La loro unione – affettiva, emotiva, artistica – è il segno tangibile di una comunanza di intenti che si nutre, contro ogni pregiudizio, dell’incontro tra anime femminili, non a caso trasposte – con tutta la loro forza – in opere che attingono da questo sguardo controcorrente, che lavora, come già in Remedios Varo, a partire dai desideri inconsci, dalla capacità di rendere visibile l’invisibile.
Le figure di Fini e Carrington hanno uno sguardo che trapassa e seduce, lo stesso che dalle sibille si incardinerà in una lunga tradizione che passa per le streghe e le donne-fatali: esseri altri, spaventosi perché capaci di diffrangere il reale.


Bibliografia 

Daniela Barcella, Incantatrici allo specchio. Dal Surrealismo magico alla contemporaneità, in Le incantatrici, a cura di Francesca Pagan, “Elphant&Castle”, luglio 2013.

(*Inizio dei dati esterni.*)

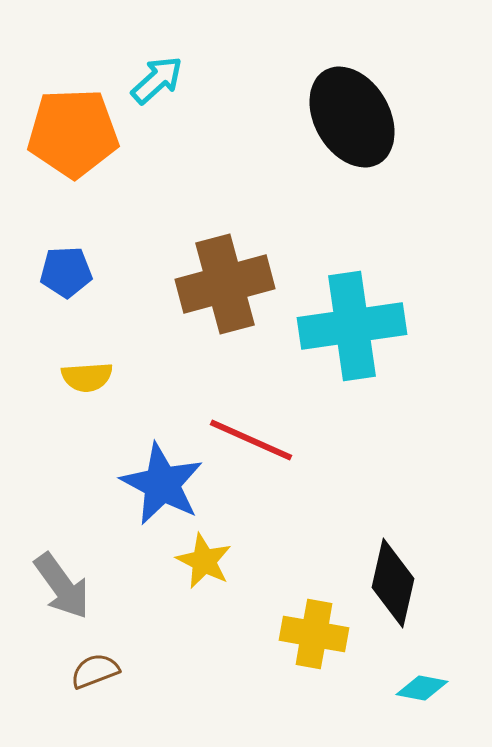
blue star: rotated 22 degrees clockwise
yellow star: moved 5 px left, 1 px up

Giulia Ingarao, The Alcove: an interior with three figures. Leonora Carrington, Max Ernst e Leonor Fini – Saint Martin d’Ardèche 1938/1940, in Predella Journal, 2018.

E. Pellegrini, In maschera ovvero il festival dell’io di Leonor Fini, in M. Masau Dan (a cura di), Leonor Fini: L’italienne de Paris, Trieste, Museo Civico Revoltella, Comune di Trieste, 2009.

A. Scappini, Il paesaggio totemico. Tra reale e immaginario nell’universo femminile di Leonora Carrington, Leonor Fini, Kay Sage, Dorothea Tanning, Remedios Varo, Milano, Mimesis, 2017.